When theater magazine Playbill announced that the late Emmett Till’s story would be told in an opera, the news didn’t smooth over so well for some in the Black community. The “Emmett Till, A New American Opera” is set to premier on March 23 at New York City’s John Jay College.

The production was written by a white woman name Clare Coss, whose written other works around Till’s story, and even has a main character played by a white actress.

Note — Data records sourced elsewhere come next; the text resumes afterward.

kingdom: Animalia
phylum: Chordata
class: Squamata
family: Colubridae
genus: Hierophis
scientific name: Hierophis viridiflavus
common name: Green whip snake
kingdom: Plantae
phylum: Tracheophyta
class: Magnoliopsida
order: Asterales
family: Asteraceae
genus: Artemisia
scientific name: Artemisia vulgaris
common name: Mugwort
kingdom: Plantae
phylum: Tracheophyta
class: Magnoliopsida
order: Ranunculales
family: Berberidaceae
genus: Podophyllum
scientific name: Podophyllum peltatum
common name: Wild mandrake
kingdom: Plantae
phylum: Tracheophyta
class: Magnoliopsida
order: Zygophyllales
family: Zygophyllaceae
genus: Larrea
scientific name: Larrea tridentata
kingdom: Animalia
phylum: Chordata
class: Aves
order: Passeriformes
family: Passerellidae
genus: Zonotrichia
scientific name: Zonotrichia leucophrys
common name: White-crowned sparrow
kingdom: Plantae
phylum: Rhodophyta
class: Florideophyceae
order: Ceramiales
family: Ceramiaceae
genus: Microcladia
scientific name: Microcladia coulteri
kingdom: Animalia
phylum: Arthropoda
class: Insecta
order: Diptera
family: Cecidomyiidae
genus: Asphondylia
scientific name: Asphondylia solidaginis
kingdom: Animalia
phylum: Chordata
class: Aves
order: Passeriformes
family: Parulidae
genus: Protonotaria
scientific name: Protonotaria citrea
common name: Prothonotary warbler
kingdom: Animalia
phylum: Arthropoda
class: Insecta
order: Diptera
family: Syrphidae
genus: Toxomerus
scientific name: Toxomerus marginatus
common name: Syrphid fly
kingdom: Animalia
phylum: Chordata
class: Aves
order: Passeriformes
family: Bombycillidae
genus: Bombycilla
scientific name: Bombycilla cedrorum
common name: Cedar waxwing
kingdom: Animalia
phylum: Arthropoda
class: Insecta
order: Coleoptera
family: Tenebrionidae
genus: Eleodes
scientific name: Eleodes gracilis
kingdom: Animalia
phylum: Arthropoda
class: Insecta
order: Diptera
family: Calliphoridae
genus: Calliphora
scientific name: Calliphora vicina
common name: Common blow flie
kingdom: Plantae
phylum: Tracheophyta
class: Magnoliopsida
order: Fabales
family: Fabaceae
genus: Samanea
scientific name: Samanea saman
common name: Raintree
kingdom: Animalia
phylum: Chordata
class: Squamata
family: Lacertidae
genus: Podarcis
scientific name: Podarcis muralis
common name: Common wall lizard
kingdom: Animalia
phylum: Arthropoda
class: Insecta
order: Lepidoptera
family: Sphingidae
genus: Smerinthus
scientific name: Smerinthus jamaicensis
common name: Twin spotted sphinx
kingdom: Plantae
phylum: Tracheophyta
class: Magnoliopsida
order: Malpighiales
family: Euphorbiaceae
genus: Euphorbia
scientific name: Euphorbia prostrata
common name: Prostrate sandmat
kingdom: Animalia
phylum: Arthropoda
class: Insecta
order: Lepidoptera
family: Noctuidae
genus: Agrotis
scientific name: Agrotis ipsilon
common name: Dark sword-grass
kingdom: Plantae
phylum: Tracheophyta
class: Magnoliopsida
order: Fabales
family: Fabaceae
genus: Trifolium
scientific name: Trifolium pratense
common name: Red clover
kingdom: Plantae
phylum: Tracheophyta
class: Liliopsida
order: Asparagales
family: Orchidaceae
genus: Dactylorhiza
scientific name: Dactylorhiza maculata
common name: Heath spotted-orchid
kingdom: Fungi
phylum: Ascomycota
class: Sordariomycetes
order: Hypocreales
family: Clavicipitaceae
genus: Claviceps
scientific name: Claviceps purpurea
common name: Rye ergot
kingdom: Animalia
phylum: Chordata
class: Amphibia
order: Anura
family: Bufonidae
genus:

Playbill describes Coss’ imagining centered around fictional character Roanne Taylor, a white woman who “is against Jim Crow laws, segregation and the racial inequality that she sees around her but remains silent.”

The synopsis continued, “[Taylor] is the opera’s only fictional character and represents what Martin Luther King Jr. called the ultimate tragedy, “the silence of the good people.” Featuring both a Black Chorus and a white Chorus.

Coss will incorporate those who were actually involved in Till’s story such as his mother, Mamie Till, and his accuser Carolyn Bryant whose accounts led to the teen’s tragic demise. The opera surprisingly has assistance from other creatives in the arts such as the Harlem Chamber Players and Harlem Arts Alliance. Her bold effort to adapt the story into an opera comes after her 2013 prize-winning play, “Emmett, Down in My Heart.”

After the magazine tweeted the announcement, an overwhelming amount of comments quickly flooded with more than 3,000 quote tweets and 70 retweets from those not in favor of the production’s green light for such a monumental moment in Black History.